The cost of a Mold-A-Rama figure is $2 everywhere, with the exception of the Knoxville Zoo where they were only $1 (the people who worked there assured us nobody in the area would pay more than that) and Busch Gardens where they were $3 (because hey, when you're prepared to spend a fortune for a day at an amusement park $3 seems cheap).  Most places have pre-made figures available at the service desk in case a machine eats your money or the figure is deformed in some way, but nobody outright sells Mold-A-Ramas.  You have to get them yourself at the machines.

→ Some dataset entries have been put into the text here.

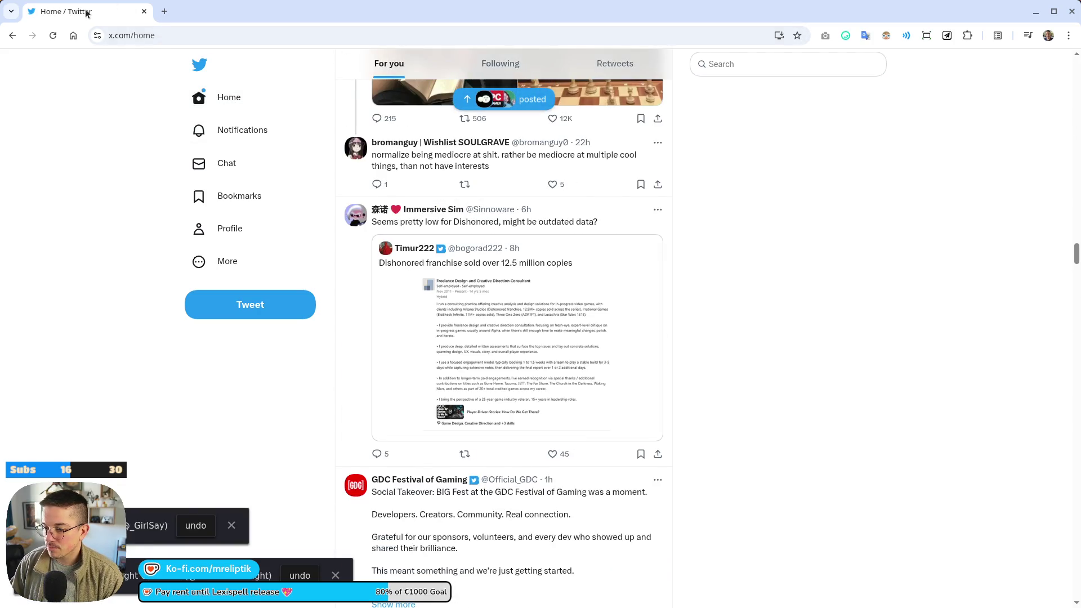
key("alt+Tab")
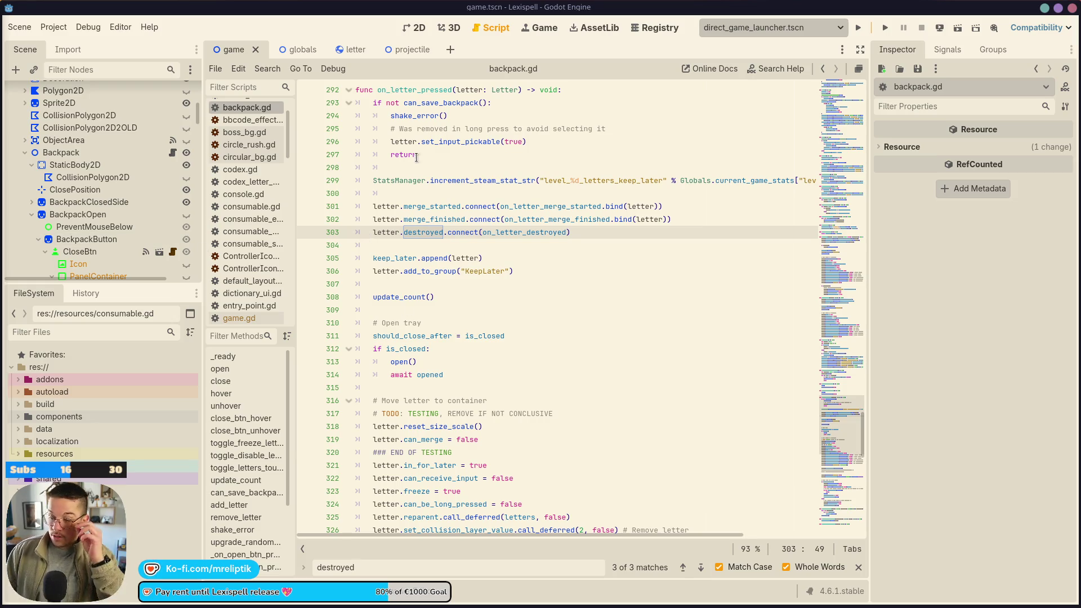
- Switch to the 2D view, check the projectile scene diff in VS Code, and run Lexispell
left_click(416, 27)
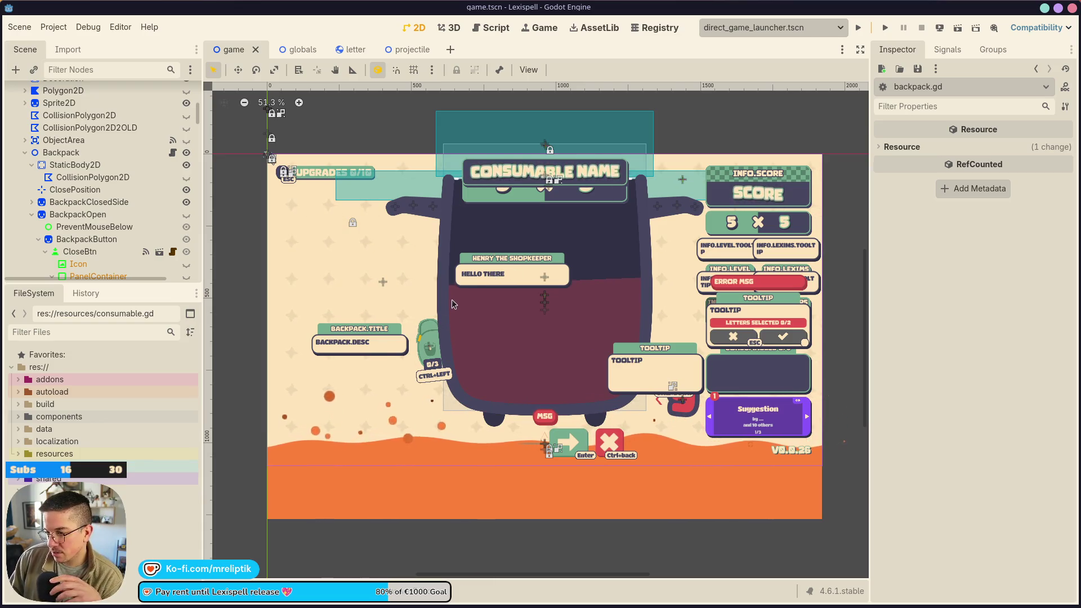
mouse_move(372, 605)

Which is where the fun is!  There is something particularly helpful, too, when you step into a zoo or science center with kids to have a mission.  The hunt for Mold-A-Rama machines gave us focus and created a timeline of sorts that I think kept us more sane than a trip with such a packed agenda could otherwise manage.  We got to enjoy the parks and the sights, but keeping an eye out for the next machine gave us direction, and when we had collected all of the figures from a particular place that was a reasonable signal of a good time to leave.

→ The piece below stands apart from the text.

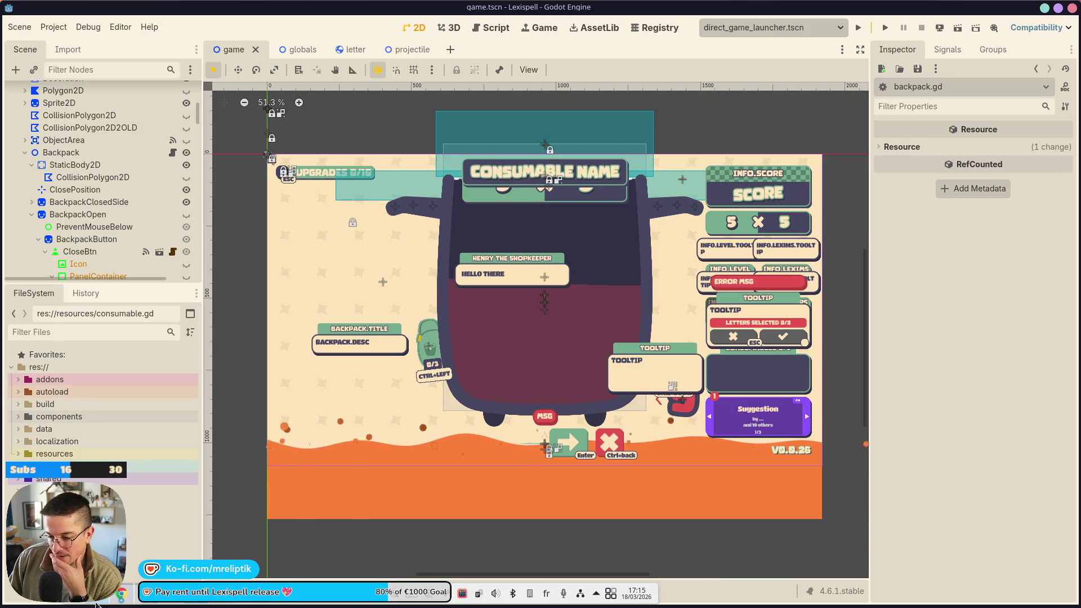
left_click(163, 593)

It's satisfying to hold each little figure in your hands and remember it being made and where it came from (we mark them all on the bottom so we don't forget).  The kids can give quite a grand tour not only of the family collection, but of their own individual collections.  Every once in a while there is a Mold-A-Rama that is unique or interesting enough they want one for themselves, so they break out their own money.  For instance, we have many rhinos and waving gorillas, but only one seahorse, so Mona got one of those for herself, too.

There are about half a dozen places left on our list.  A couple of them shouldn't be hard to get to.  A couple will take effort but will be exciting to accomplish someday.  (The kids want to see the Grand Canyon in the future, so we're already planning to swing by the San Antonio Zoo as part of that adventure.)  Regardless of whether we ever add another figure to the mantle the family Mold-A-Rama collection is impressive!  We more than doubled the number of figures we had with our Mold-A-Rama Road Trip.

The total is now at 120.  That's a big collection of memories.  (All of them good.)


  1. They look really cool going across the mantle! (Good thing you've got a big mantle). I also like the arrangement in rainbow stripes at the end. What a fun collection!
    -Lisa K

    1. My kids arrange them many ways (by location, by height, alphabetically....) but the rainbow order is my favorite.

  2. That is one impressive collection. I think it's awesome that your trip included the mold o rama stops along the way. Looks like you guys had an awesome time! Aren't the Everglades amazing? We spent Aidan's 11th birthday there and as you can imagine the gator sightings were the highlight for him.

    I also know a certain blogging friend of ours (RACH!!) who is going to love the the rainbow display of the figures :)

    1. We loved the Everglades! Could not believe there are that many wild gators just... lying everywhere you look. We drove along the edge of the park and a preserve for a long time and there were so many. Can you imagine breaking down on a road like that at night? No lights, gators every ten feet. I would lock myself in my car and not move until morning.

  3. Yes, Peg, I DO love it! ROY G BIV figurines!!!! Just the way they *should* be displayed. :ahem:

    Oh, Kory, these are so delightfully fun and I'm now left wondering why in the world our BG here in w'burg has no Mold-A-Ramas. I'm feeling a bit gypped. Hm.

    I'm sorry the snow is lingering. We were besieged by big fat t-storms earlier--this has been the CRAZIEST winter.

    1. It's stupid how much I enjoy this collection. Everything about it just makes me happy.